What I didn't get to do: Go to Cedar Point. Have a beer at Stubby's. Belt out a duet at Loco karaoke with Aseem. Splash around in the Arb lakes. Spend any time in Cleveland whatsoever. See Quinn perform. Ride bikes on the old rail trail. Read in any of the three books I hauled with me.

But that's all right. There will always be next time. Until then... photo album!


Iconic Oberlin photo.


Ruth*, with our delightful $4.50 plate of nachos on Agave's new sidewalk terrace.
*who will be moving to Seattle in September!


Feve burger and tots. Mmm...indeed, most of the pictures I took on this trip involved food one way or another.


The ridiculously slick new jazz studies building.


Hint hint, Seattle. See? The Midwest knows how to a Happy Hour right.


CLE Airport. Oh Cleveland...

Mini Cup o' Joe report!


Cappucino, Slow Train Coffee. This place, though not perfect, beats the pants off of JavaZone.


Slow Train Coffee interior.


The strange thing about returning to any place that was once home is that it's generally about as you left it...yet you no longer occupy the same role there. You don't have a place to call your own, nor a routine to claim - but rather, you piece together an itinerary for yourself out of familiar elements in hopes of reliving a glimpse of your past, but inevitably probably falling a bit short. The one day I made it to Black River for brunch, the coffee they gave me was bitter and lukewarm, and the sausage overcooked and hard as a rock. Go figure. The new coffeeshop, Slow Train, is awesome, but aptly named; it took nearly 15 minutes for them to handle a line of four people wanting espresso drinks. The day I ran at French Creek, it was hot as hell, with 90% humidity and mosquitoes everywhere, so it hardly felt like this blissful running spot I remembered it as...and I realize that Seattle's taught me to love running hills, of which, of course, Ohio has none.

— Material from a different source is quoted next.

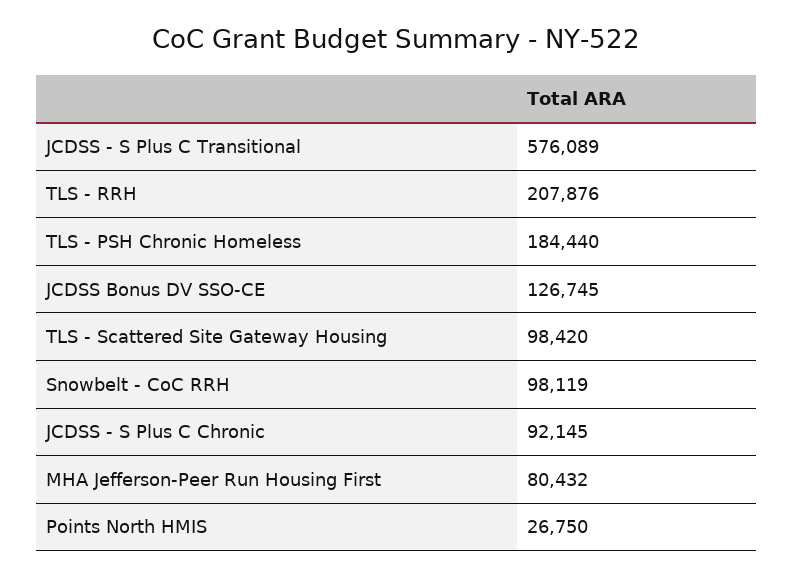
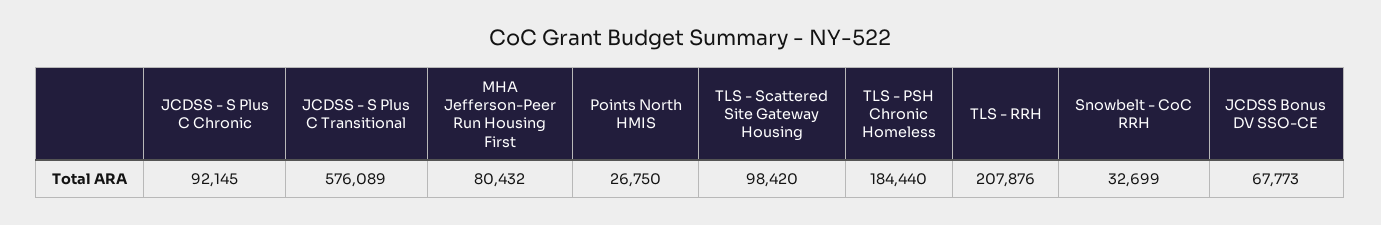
JCDSS Bonus DV SSO-CE: 126745 -> 67773
Snowbelt - CoC RRH: 98119 -> 32699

But I suppose that the big guy in the sky is just looking out for me: if, this time around, Ohio felt like the cozy blanket it once did, it would have been hard to leave. And it wasn't. I felt I got what I needed out of it - seeing the important people, being nudged to reconnect with my biggest, original passion in this life (i.e. writing), having the time to breathe for what felt like the first time in months - and it's clear to me that since returning to Seattle, I've been in a much better, calmer, Zen-like state of mind than I have been in awhile. I was definitely in need of a vacation - but, I'm also happy to be back in my new home, where things are familiar and cozy and full of friends, decent coffee, spectacular baristas, hills aplenty, and fresh, cool mountain air.


I love checking out the patchwork farms from the plane window as much as the next person, but mountain peaks are cool, too.


Sigh. Isn't she lovely? I'm still in the honeymoon phase.